→ Records for processing
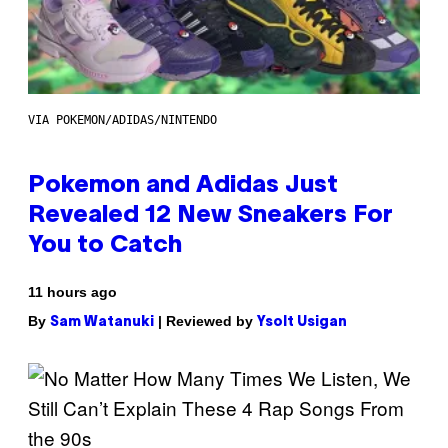
VIA POKEMON/ADIDAS/NINTENDO
Pokemon and Adidas Just
Revealed 12 New Sneakers For
You to Catch
11 hours ago
By
| Reviewed by
Sam Watanuki
Ysolt Usigan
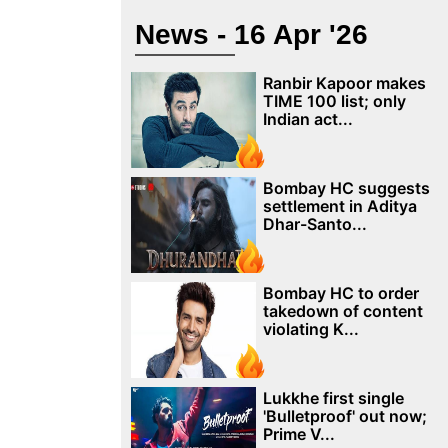
News - 16 Apr '26
Ranbir Kapoor makes
TIME 100 list; only
Indian act...
Bombay HC suggests
settlement in Aditya
Dhar-Santo...
Bombay HC to order
takedown of content
violating K...
Lukkhe first single
'Bulletproof' out now;
Prime V...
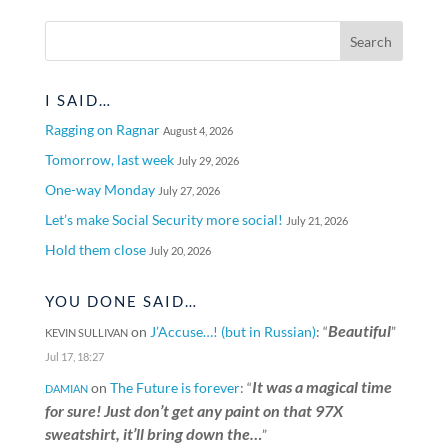
I SAID…
Ragging on Ragnar
August 4, 2026
Tomorrow, last week
July 29, 2026
One-way Monday
July 27, 2026
Let’s make Social Security more social!
July 21, 2026
Hold them close
July 20, 2026
YOU DONE SAID…
Beautiful
on
J’Accuse…! (but in Russian)
: “
”
KEVIN SULLIVAN
Jul 17, 18:27
It was a magical time
on
The Future is forever
: “
DAMIAN
for sure! Just don’t get any paint on that 97X
sweatshirt, it’ll bring down the…
”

→ Brief
Copy every line of text in the data above word for word, keeping the same line breaks and spelling. Leave the pictures out of your answer.

→ Answer box
VIA POKEMON/ADIDAS/NINTENDO
Pokemon and Adidas Just
Revealed 12 New Sneakers For
You to Catch
11 hours ago
By
| Reviewed by
Sam Watanuki
Ysolt Usigan
News - 16 Apr '26
Ranbir Kapoor makes
TIME 100 list; only
Indian act...
Bombay HC suggests
settlement in Aditya
Dhar-Santo...
Bombay HC to order
takedown of content
violating K...
Lukkhe first single
'Bulletproof' out now;
Prime V...
I SAID…
Ragging on Ragnar
August 4, 2026
Tomorrow, last week
July 29, 2026
One-way Monday
July 27, 2026
Let’s make Social Security more social!
July 21, 2026
Hold them close
July 20, 2026
YOU DONE SAID…
Beautiful
on
J’Accuse…! (but in Russian)
: “
”
KEVIN SULLIVAN
Jul 17, 18:27
It was a magical time
on
The Future is forever
: “
DAMIAN
for sure! Just don’t get any paint on that 97X
sweatshirt, it’ll bring down the…
”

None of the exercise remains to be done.